Jornal A CIDADE

Economia

Quarta-Feira, 9 de Janeiro 2008 - 22h54

CPFL suspende venda de energia mais barata

Hélio Pellissari
F.L.PITON CPFL suspende venda de energia mais barata DESACELERAÇÃO Linha de produção da Polipet, em Sertãozinho: prejuízo de R$ 500 mil

A partir de segunda-feira a CPFL vai suspender a venda de energia elétrica a preços especiais para as indústrias em horário de pico. O fim dos contratos pode encarecer os custos de produção e gerar desemprego.
A medida, segundo a assessoria de impresa da CPFL, foi tomada por falta de disponibilidade de energia para esta comercialização.
As empresas pagam, por estes contratos, R$ 0,35 por quilowatts/hora.
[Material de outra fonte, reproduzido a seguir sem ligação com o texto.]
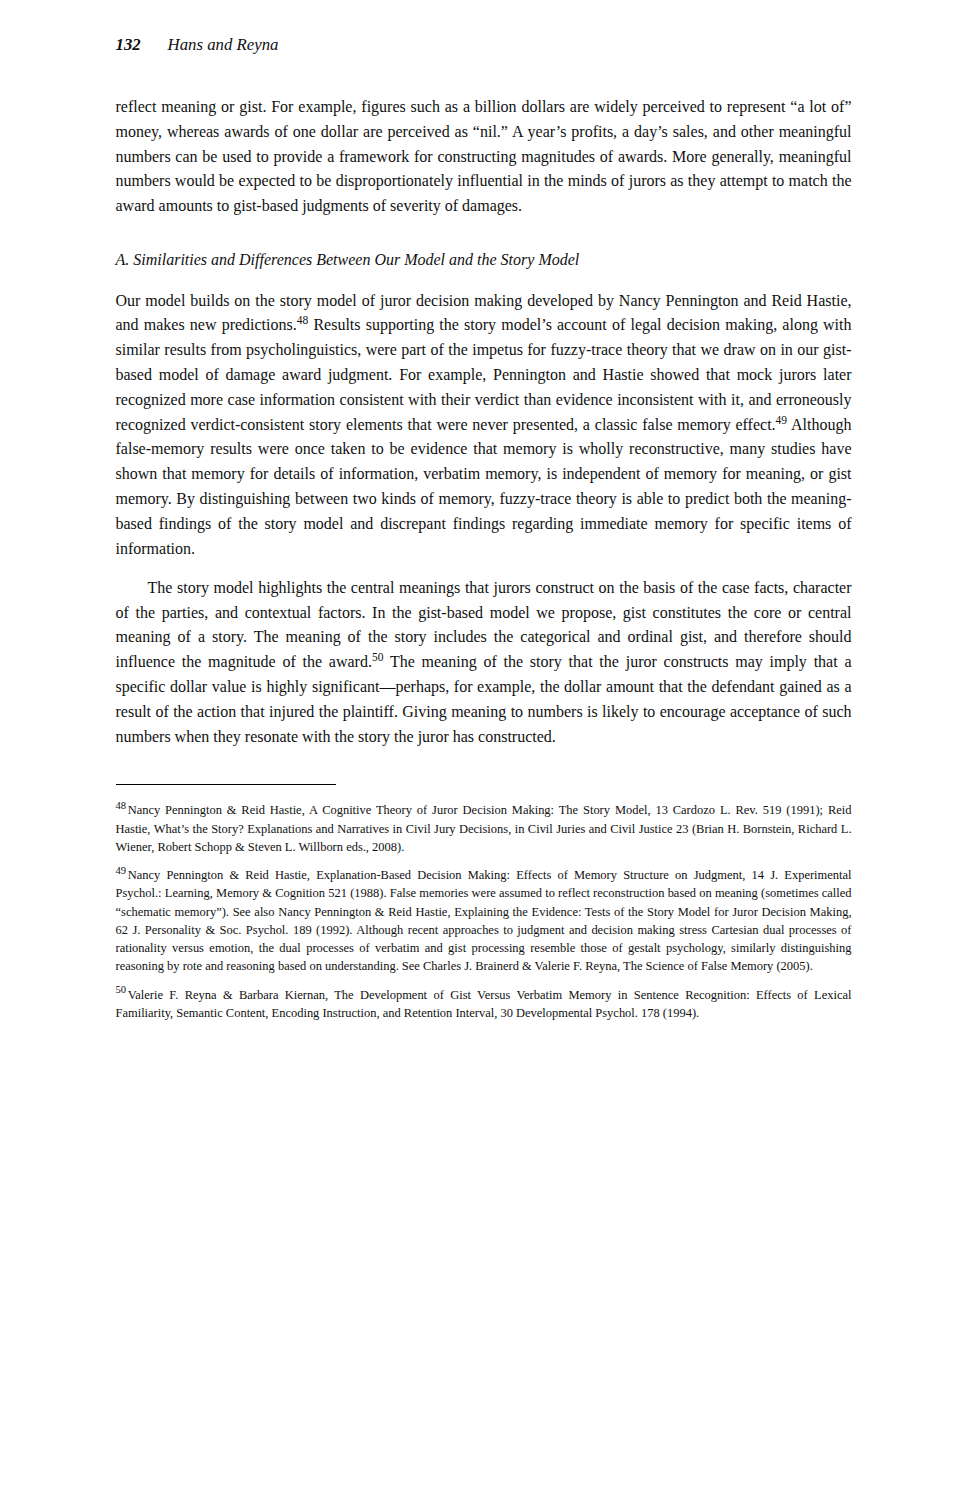132 Hans and Reyna
reflect meaning or gist. For example, figures such as a billion dollars are widely perceived to represent “a lot of” money, whereas awards of one dollar are perceived as “nil.” A year’s profits, a day’s sales, and other meaningful numbers can be used to provide a framework for constructing magnitudes of awards. More generally, meaningful numbers would be expected to be disproportionately influential in the minds of jurors as they attempt to match the award amounts to gist-based judgments of severity of damages.
A. Similarities and Differences Between Our Model and the Story Model
Our model builds on the story model of juror decision making developed by Nancy Pennington and Reid Hastie, and makes new predictions.48 Results supporting the story model’s account of legal decision making, along with similar results from psycholinguistics, were part of the impetus for fuzzy-trace theory that we draw on in our gist-based model of damage award judgment. For example, Pennington and Hastie showed that mock jurors later recognized more case information consistent with their verdict than evidence inconsistent with it, and erroneously recognized verdict-consistent story elements that were never presented, a classic false memory effect.49 Although false-memory results were once taken to be evidence that memory is wholly reconstructive, many studies have shown that memory for details of information, verbatim memory, is independent of memory for meaning, or gist memory. By distinguishing between two kinds of memory, fuzzy-trace theory is able to predict both the meaning-based findings of the story model and discrepant findings regarding immediate memory for specific items of information.
The story model highlights the central meanings that jurors construct on the basis of the case facts, character of the parties, and contextual factors. In the gist-based model we propose, gist constitutes the core or central meaning of a story. The meaning of the story includes the categorical and ordinal gist, and therefore should influence the magnitude of the award.50 The meaning of the story that the juror constructs may imply that a specific dollar value is highly significant—perhaps, for example, the dollar amount that the defendant gained as a result of the action that injured the plaintiff. Giving meaning to numbers is likely to encourage acceptance of such numbers when they resonate with the story the juror has constructed.
48Nancy Pennington & Reid Hastie, A Cognitive Theory of Juror Decision Making: The Story Model, 13 Cardozo L. Rev. 519 (1991); Reid Hastie, What’s the Story? Explanations and Narratives in Civil Jury Decisions, in Civil Juries and Civil Justice 23 (Brian H. Bornstein, Richard L. Wiener, Robert Schopp & Steven L. Willborn eds., 2008).
49Nancy Pennington & Reid Hastie, Explanation-Based Decision Making: Effects of Memory Structure on Judgment, 14 J. Experimental Psychol.: Learning, Memory & Cognition 521 (1988). False memories were assumed to reflect reconstruction based on meaning (sometimes called “schematic memory”). See also Nancy Pennington & Reid Hastie, Explaining the Evidence: Tests of the Story Model for Juror Decision Making, 62 J. Personality & Soc. Psychol. 189 (1992). Although recent approaches to judgment and decision making stress Cartesian dual processes of rationality versus emotion, the dual processes of verbatim and gist processing resemble those of gestalt psychology, similarly distinguishing reasoning by rote and reasoning based on understanding. See Charles J. Brainerd & Valerie F. Reyna, The Science of False Memory (2005).
50Valerie F. Reyna & Barbara Kiernan, The Development of Gist Versus Verbatim Memory in Sentence Recognition: Effects of Lexical Familiarity, Semantic Content, Encoding Instruction, and Retention Interval, 30 Developmental Psychol. 178 (1994).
Agora, passarão a pagar mais que o dobro: R$ 0,80 por quilowatts/hora.
A decisão foi considerada precipitada pelo diretor regional de Ribeirão Preto do Ciesp (Centro das Indústrias do Estado de São Paulo), Eduardo Amorim. “Deveríamos ter sido comunicados sobre esta decisão”, disse.

200 indústrias
Na região de Ribeirão Preto, segundo o Ciesp, mais de 200 indústrias, grandes consumidoras, deixarão de receber a energia a preço especial no horário entre as 19h e 21h.
Os preços pagos pelas empresas nestes contratos chegavam a menos da metade do valor normal de comercialização.
A CPFL informou que todos os contratos da empresa na área de cobertura foram suspensos. Ela não quis informar o número de usuários que serão atingidos pela medida.
Para as empresas, o fim dos contratos vai gerar aumento de custos e até demissões.
Segundo o empresário Antonio Carlos Cavalaro, diretor da Polipet, em Sertãozinho, indústria que produz embalagens plásticas, a medida deverá levar a empresa a demitir pelo menos 20 funcionários. “Eu vou suspender um turno de produção. A medida dever gerar um prejuízo de cerca de R$ 500 mil por mês”, explicou o empresário.
Cavalaro disse que ela não possui geradores suficientes para manter a empresa funcionando neste período.
A Riberball, empresa de balões de festa em Ribeirão Preto, também teve seu contrato suspenso pela CPFL. “Eu renovei o contrato no final de dezembro e fui comunicado no começo de janeiro que ele seria suspenso”, explicou Dorival Balbino diretor da empresa.
A Riberball passará a funcionar com geradores para não ser obrigada a suspender a produção neste horário. “Meu custo vai subir 30%”, disse.